#### Assigned task:
Output the data below exactly, without images.

────────

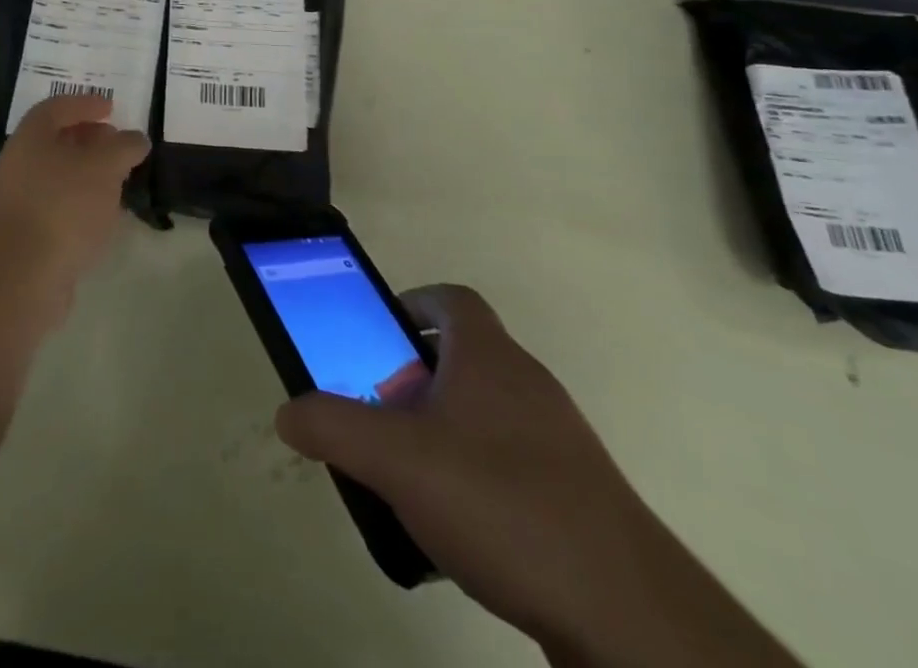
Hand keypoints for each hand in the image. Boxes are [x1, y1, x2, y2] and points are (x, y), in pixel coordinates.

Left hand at [0, 93, 149, 310]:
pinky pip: (54, 205)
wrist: (23, 275)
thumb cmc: (64, 206)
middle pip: (54, 140)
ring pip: (55, 175)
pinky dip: (78, 201)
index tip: (111, 108)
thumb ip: (123, 147)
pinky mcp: (23, 234)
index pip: (56, 107)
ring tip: (116, 180)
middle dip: (87, 138)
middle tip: (116, 143)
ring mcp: (17, 200)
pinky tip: (100, 215)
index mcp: (30, 137)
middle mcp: (17, 163)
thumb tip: (136, 139)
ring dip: (84, 172)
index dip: (85, 103)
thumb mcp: (104, 167)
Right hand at [275, 286, 799, 667]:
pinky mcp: (578, 498)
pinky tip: (458, 529)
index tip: (377, 337)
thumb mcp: (395, 459)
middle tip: (378, 414)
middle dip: (413, 378)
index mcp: (489, 356)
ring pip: (485, 413)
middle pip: (462, 357)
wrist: (629, 617)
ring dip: (443, 431)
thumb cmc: (502, 503)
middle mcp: (527, 384)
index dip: (410, 305)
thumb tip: (288, 412)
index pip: (450, 299)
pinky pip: (512, 465)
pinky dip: (477, 478)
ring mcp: (559, 442)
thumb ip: (332, 427)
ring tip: (409, 476)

────────

#### Solution to this problem:
Hand keypoints for each hand in the image. Boxes are [x1, y1, x2, y2] and points are (x, y), in pixel coordinates.

Left hand at [0, 93, 149, 310]:
pinky pip: (54, 205)
wrist: (23, 275)
thumb cmc: (64, 206)
middle pip: (54, 140)
ring pip: (55, 175)
pinky dip: (78, 201)
index tip: (111, 108)
thumb ip: (123, 147)
pinky mcp: (23, 234)
index pip: (56, 107)
ring tip: (116, 180)
middle dip: (87, 138)
middle tip: (116, 143)
ring mcp: (17, 200)
pinky tip: (100, 215)
index mcp: (30, 137)
middle mcp: (17, 163)
thumb tip: (136, 139)
ring dip: (84, 172)
index dip: (85, 103)
thumb mcp: (104, 167)
Right hand at [275, 286, 799, 667]:
pinky mcp: (578, 498)
pinky tip: (458, 529)
index tip: (377, 337)
thumb mcp: (395, 459)
middle tip: (378, 414)
middle dip: (413, 378)
index mcp: (489, 356)
ring pip: (485, 413)
middle pip: (462, 357)
wrist: (629, 617)
ring dip: (443, 431)
thumb cmc: (502, 503)
middle mcp: (527, 384)
index dip: (410, 305)
thumb tip: (288, 412)
index pip: (450, 299)
pinky pip: (512, 465)
pinky dip: (477, 478)
ring mcp: (559, 442)
thumb ip: (332, 427)
ring tip: (409, 476)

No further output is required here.